En la vida hay ascensos que llegan con diploma o con mucho trabajo, pero hay otros, los mejores, que llegan con una foto enviada por WA o con un llanto chiquito a medianoche. Convertirse en abuelo por primera vez es uno de esos hitos que resetean la existencia, cambian las prioridades en la agenda y hasta el sistema de creencias. Ese regalito de Dios nos recuerda todas las razones por las que vale la pena vivir.
Después de haber estudiado mucho, leído, vivido en otros países, trabajado y viajado de la seca a la meca, y tener 3 hijos uno cree haberlo visto todo hasta que ve al nieto y también a los padres primerizos más que felices. Ellos preparados pues han leído todos los manuales, visto todos los reels, preguntado todos los prompts, a la inteligencia artificial y que, convencidos, anunciaban que la crianza sería “cuestión de método”. Ingenuidad que se cura con las primeras noches en vela; como decía la bisabuela, “el bebé llora, los padres también”.
El contraste generacional es inevitable y revelador, yo soy hijo de un padre nacido en el primer tercio del siglo XX, tiempos en los que la corresponsabilidad doméstica era exótica. Tengo un hermano mayor 1 año y luego nacimos unos mellizos. Mi madre sobrevivió gracias a un pequeño ejército doméstico: mi abuela que gerenciaba la “crisis”, una niñera y dos personas más que ayudaban en la casa. Estas empleadas de años, pertenecían a la brigada de ayuda en los quehaceres del hogar, siempre amables, experimentadas y eficientes, con labores insufribles como lavar y planchar pañales de tela, hervir agua para los biberones, esterilizar cada pieza, cocinar, y hacer turnos nocturnos.
Esas tradiciones heroicas han venido siendo reemplazadas por tecnología que van desde las lavadoras hasta cámaras de visión nocturna para vigilar los niños, muñecos que abrazan y dan golpecitos en la espalda al bebe, cunas que se mecen solas. Adicionalmente, hoy se tiene toda la información sobre recién nacidos al alcance de la mano: cursos virtuales e incluso consultas con médicos reales 24 horas a través de WA por suscripción. Pero la realidad fáctica sigue demostrando que nada llegará a reemplazar la ayuda, con maestría, de la abuela; la lactancia de la madre; el abrazo de los padres; y la bendición de Dios, evidenciada en el amor de padres, abuelos, hermanos y familia.
El relevo generacional trae a colación a las heroínas de siempre: las abuelas y bisabuelas modernas, que entran en escena con la sabiduría heredada, las tradiciones, la experiencia, la serenidad de quien ya conoce la maternidad y la paciencia de quien sabe que los bebés no vienen con manual de instrucciones. Ellas son el polo a tierra de los padres primerizos: los tranquilizan, les explican que el llanto no es una falla técnica, sino lenguaje para anunciar hambre, sueño, cambio de pañales u otra necesidad humana; y que el amor de verdad no se ahorra, se invierte y luego se cosecha con esas criaturitas .

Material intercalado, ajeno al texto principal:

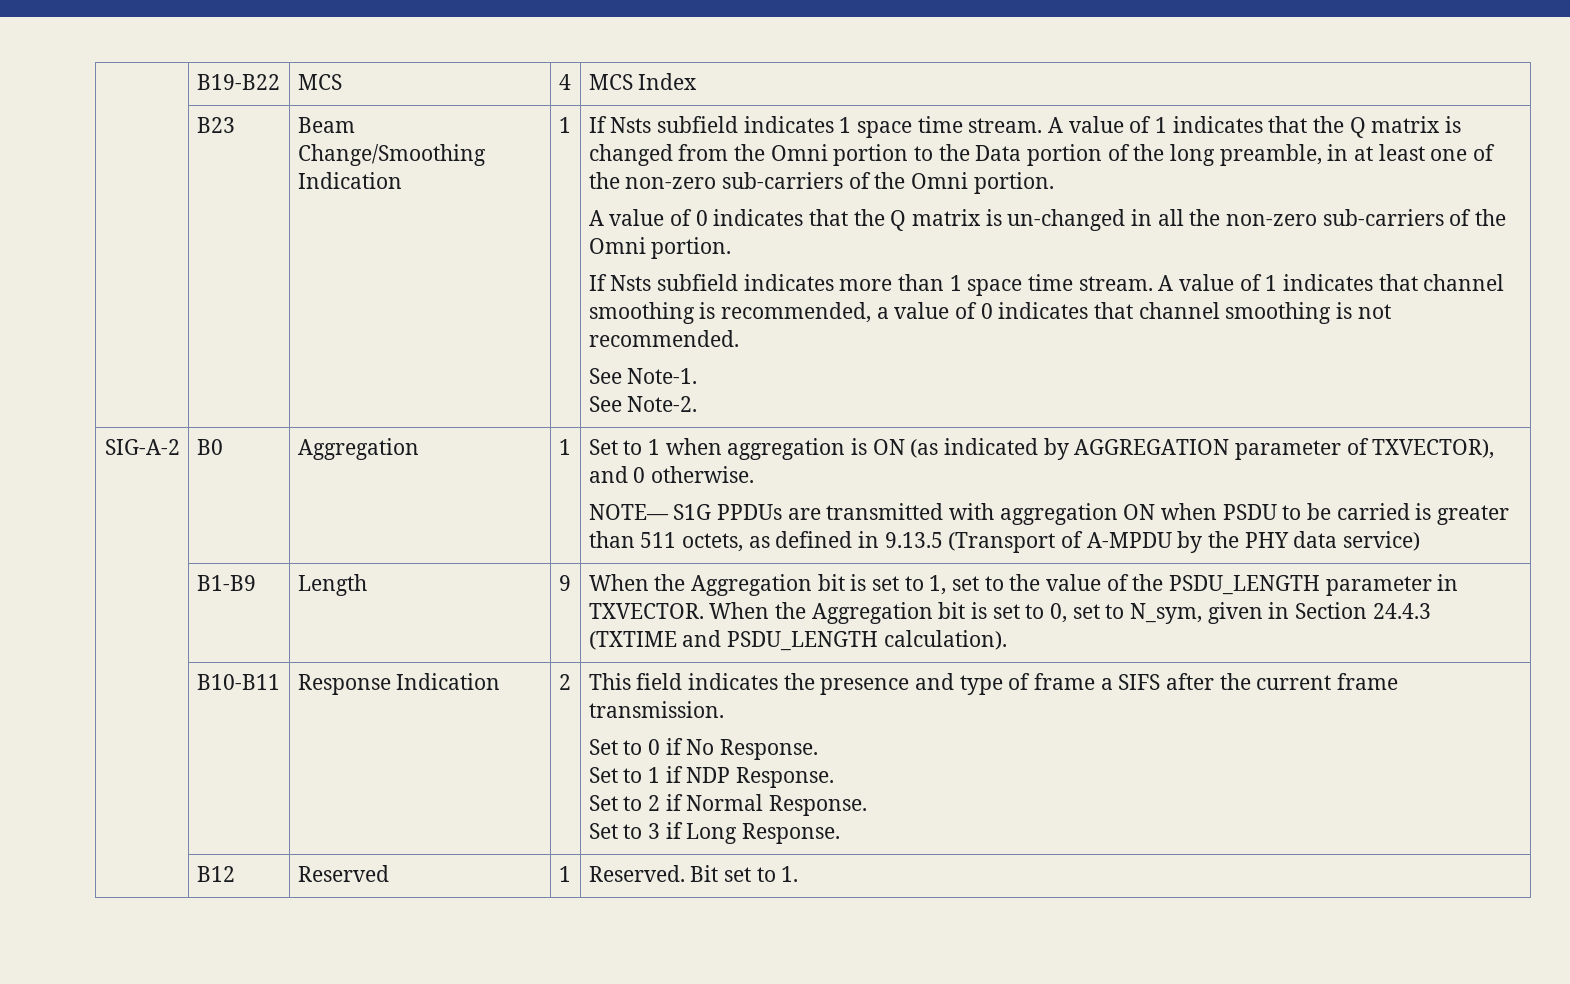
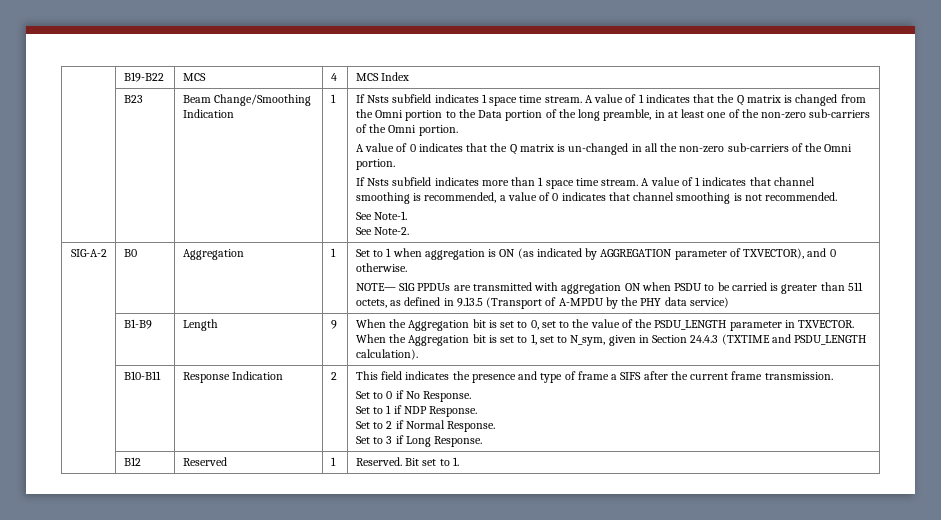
[929,575,947,595] 1, -> [530,320,539,330] 0,
[1049,603,1067,623] 0, -> [530,334,537,345] 1,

En medio del trajín diario que conllevan los primeros días, es imposible no admirar el temple de las madres de hoy y de siempre. Su fuerza infinita es silenciosa, su compromiso con la vida de los suyos es total y su ternura es inagotable. También los papás modernos están asumiendo roles de cuidado con maestría, con compromiso auténtico y con esfuerzos inconmensurables por aprender a hacer las tareas del cuidado de sus bebés con lujo de detalles, aunque hay que anotar que, según las estadísticas en el mundo, cuando se mide el tiempo real de dedicación, la proporción de trabajo entre mujeres y hombres sigue siendo de 70/30.
Al final, ser abuelo es descubrir una nueva economía: la del amor compuesto, ese interés que crece a diario, sin tasa fija, sin inflación y sin riesgo sistémico. Y que, además, recuerda que hay inversiones que se deprecian y otras que se atesoran; la familia, los hijos y los nietos, sin duda, pertenecen a la segunda categoría.